How to Quickly and Smoothly Train Your Volunteers

Volunteer training is an essential process for any nonprofit or other type of organization that accepts volunteer work. It imparts the knowledge and skills helpers need to properly assist your organization and its supporters. Though volunteer training is generally less extensive than employee training, it’s still very important. 

Done right, it will help unpaid workers know what’s expected of them and empower them to participate in your organization’s mission. On the other hand, a poorly developed training program can become a drain on your time and resources. In the worst case scenario, a lack of proper training may lead to confusion, frustration, and disengagement among volunteers, ultimately undermining the very goals and purpose your organization strives to achieve.

Creating an exceptional volunteer training program requires money, time, and effort upfront. But your exertions will pay off in the long run. A good training solution will help your unpaid workers feel more engaged and involved in your cause. It will also give you confidence that each helper has the information and tools necessary to do their job correctly. Here’s how to quickly and smoothly train your volunteers so they’re ready to become an asset to your organization.  

Show, Don’t Just Tell

Too many hiring managers and volunteer organizers rely on written or verbal instructions alone to train workers. But giving your unpaid workers a boring training speech or multi-page pamphlets of instructions is not ideal. Those are only good options if your goal is to lose their interest within the first few minutes. When training volunteers, it’s much more effective to show information, not just tell it or make them read it.

For this reason, training videos are generally much more effective than pamphlets or verbal training sessions without visual aids. You don’t have to hire paid actors to create your videos for you (though there’s nothing wrong with doing that). You can develop budget-friendly training videos using a screen recorder and your own verbal script. A screen recorder is a simple tool that allows you to capture video of your screen activity. That way, you can show workers what you want them to do, walking them through necessary processes.

Using visual aids for training can enhance the learning process. It improves viewer engagement better than textual information alone, which is why it’s such a popular marketing tool. It also helps viewers retain information and recall it more easily. In a world where attention spans are shorter than ever, video training can convey pertinent information in an attention-grabbing way. If you aren’t currently utilizing the power of video training, give it a try and notice how your volunteers respond.  
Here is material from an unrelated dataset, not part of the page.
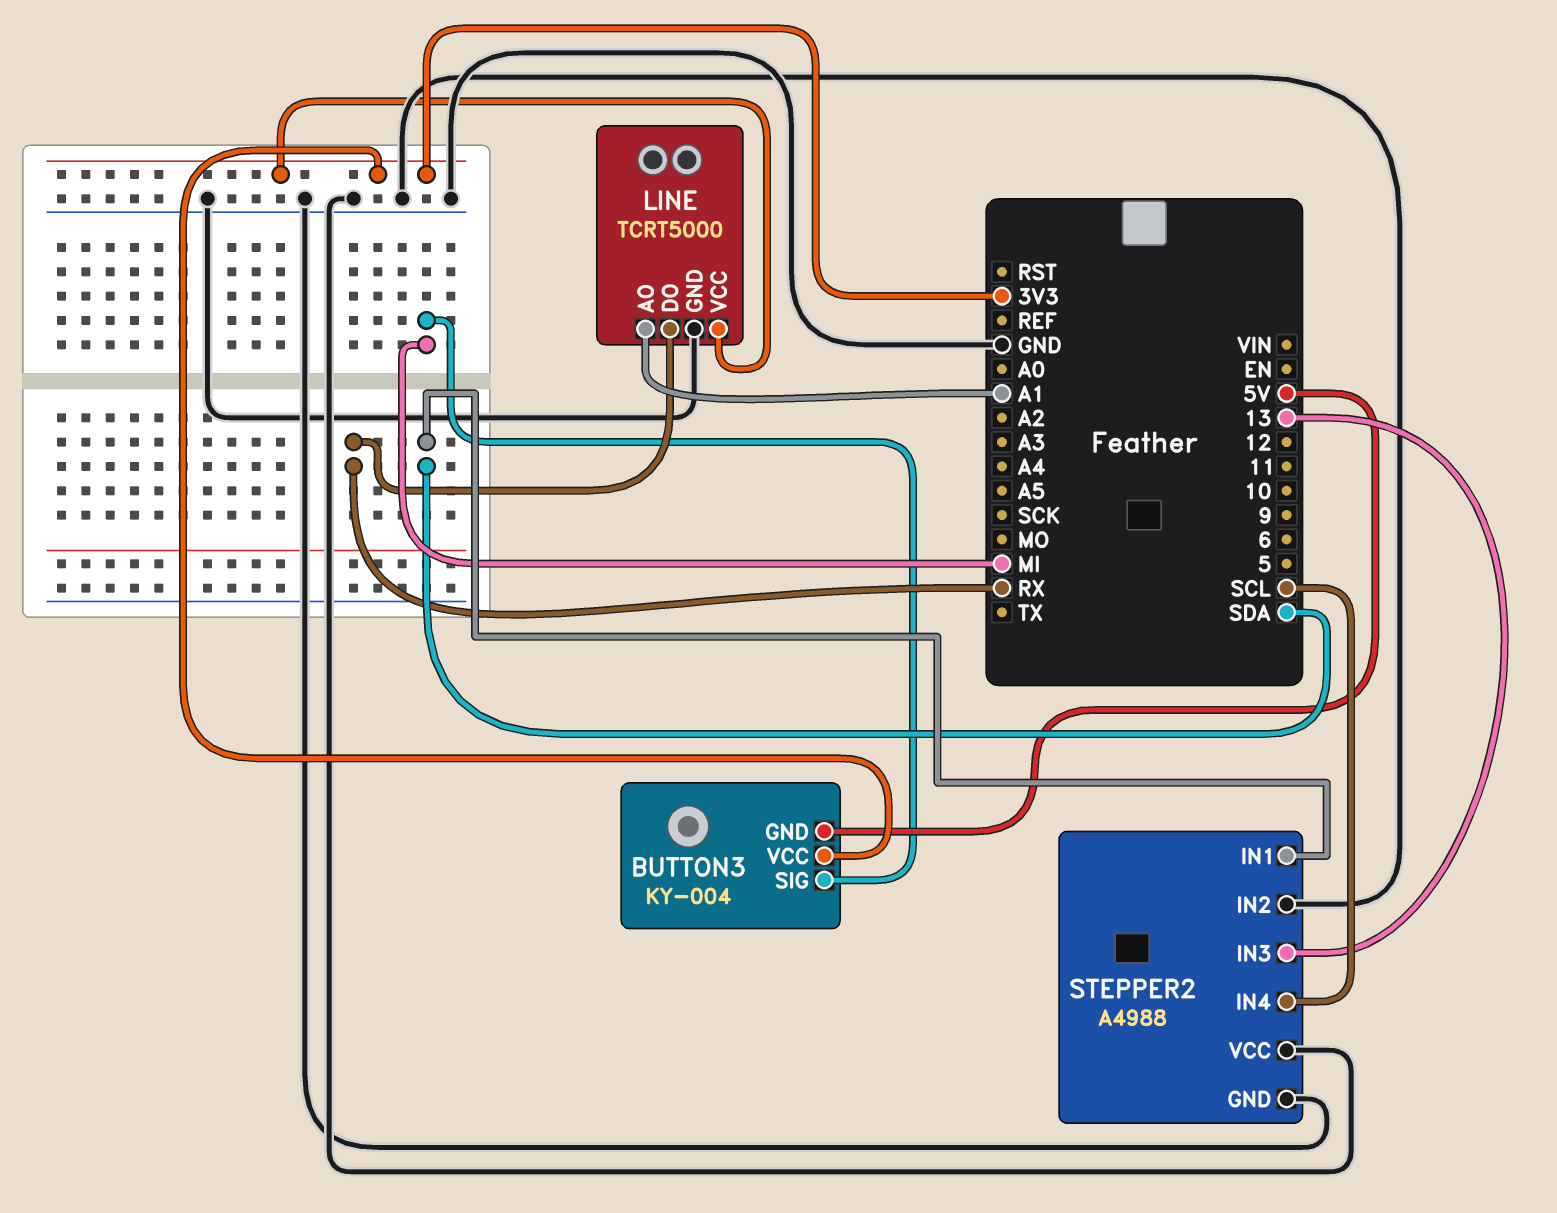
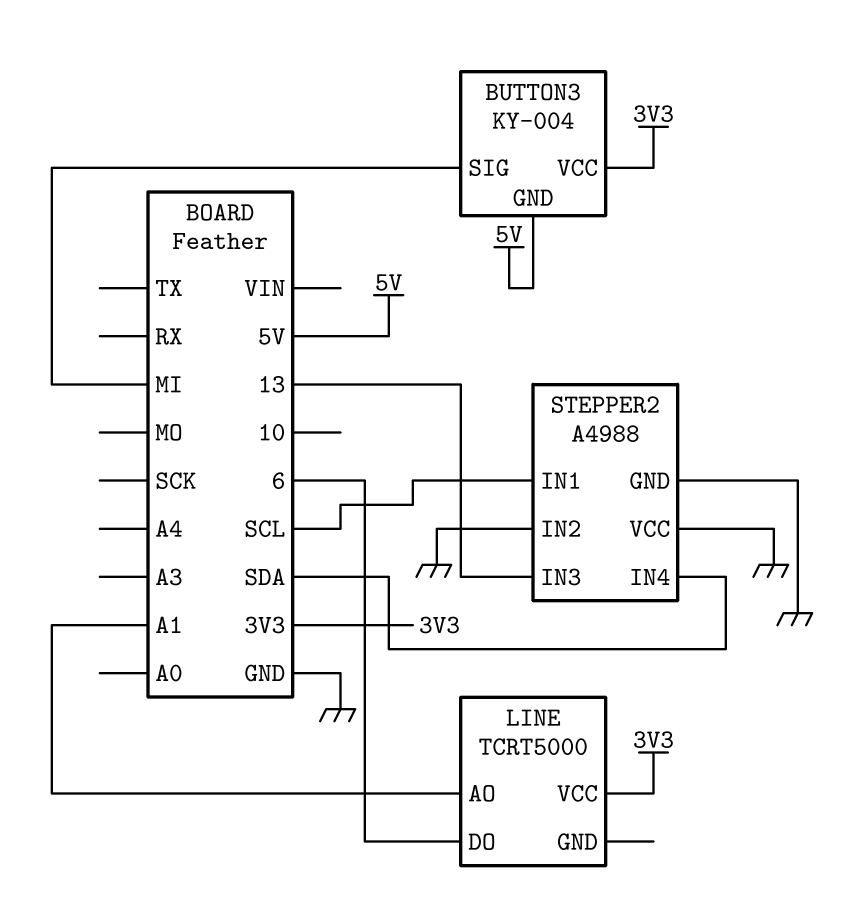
LINE pin DO: RX -> 6
LINE pin GND: GND -> none
STEPPER2 pin IN1: SDA -> SCL
STEPPER2 pin IN4: SCL -> SDA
Offer Hands-On Learning Opportunities

In addition to video training, you should provide hands-on learning opportunities. There’s arguably no better way to learn something than by doing it yourself. If you can remember, think back to when you learned how to tie your shoes. A parent or older sibling most likely talked you through the steps while demonstrating how to do them. But you probably didn’t fully grasp the concept of shoe-tying until you tried it yourself.

Hands-on training is one of the most effective teaching methods. Teachers know this, which is why the best educators often rely heavily on experiential learning techniques. Everyone can relate to hands-on training, no matter what language they speak or what age they are. As a method of training, hands-on learning can also improve confidence in your volunteers. They’ll be more self-assured in their ability to do the job correctly when they’re able to practice beforehand.

Business simulations are popular for promoting hands-on training. They can be done in person or they can be entirely digital, based on your needs and preferences. Simulations, role-playing, and other interactive scenarios give volunteers opportunities to practice their skills.

Welcome Feedback to Improve Future Trainings

When you’re testing out a new training video or technique, it’s essential to get feedback. You can rely on the opinions of other high-level colleagues in your organization if you wish. However, you’re more likely to get pertinent insights from those who actually experience the training. Welcoming feedback from volunteers is a wise move that can help you revise and perfect your training methods going forward.

There are several ways to solicit feedback regarding your training methods. If you ask a vague question such as, “What did you think of this training session?” prepare to receive a vague answer like, “It was alright.” To encourage more specific responses, ask specific questions. Examples include, “Was there any part of the training that didn’t seem clear to you?” or “What important questions did we fail to answer?”

Once you receive feedback, use it to update and improve your training materials. Your volunteers will appreciate your efforts to make sure they have sufficient information to fulfill their roles confidently and capably. You’ll also benefit from having well-trained volunteers who can help your organization succeed.  

Volunteer training doesn’t need to be as in-depth as full-time employee training. However, you still need to give your unpaid workers the tools they need to succeed. That means creating a thoughtful, comprehensive training program that will give them the knowledge and confidence they need to excel. Confident, well-trained volunteers reflect positively on your organization and can help you make a bigger impact.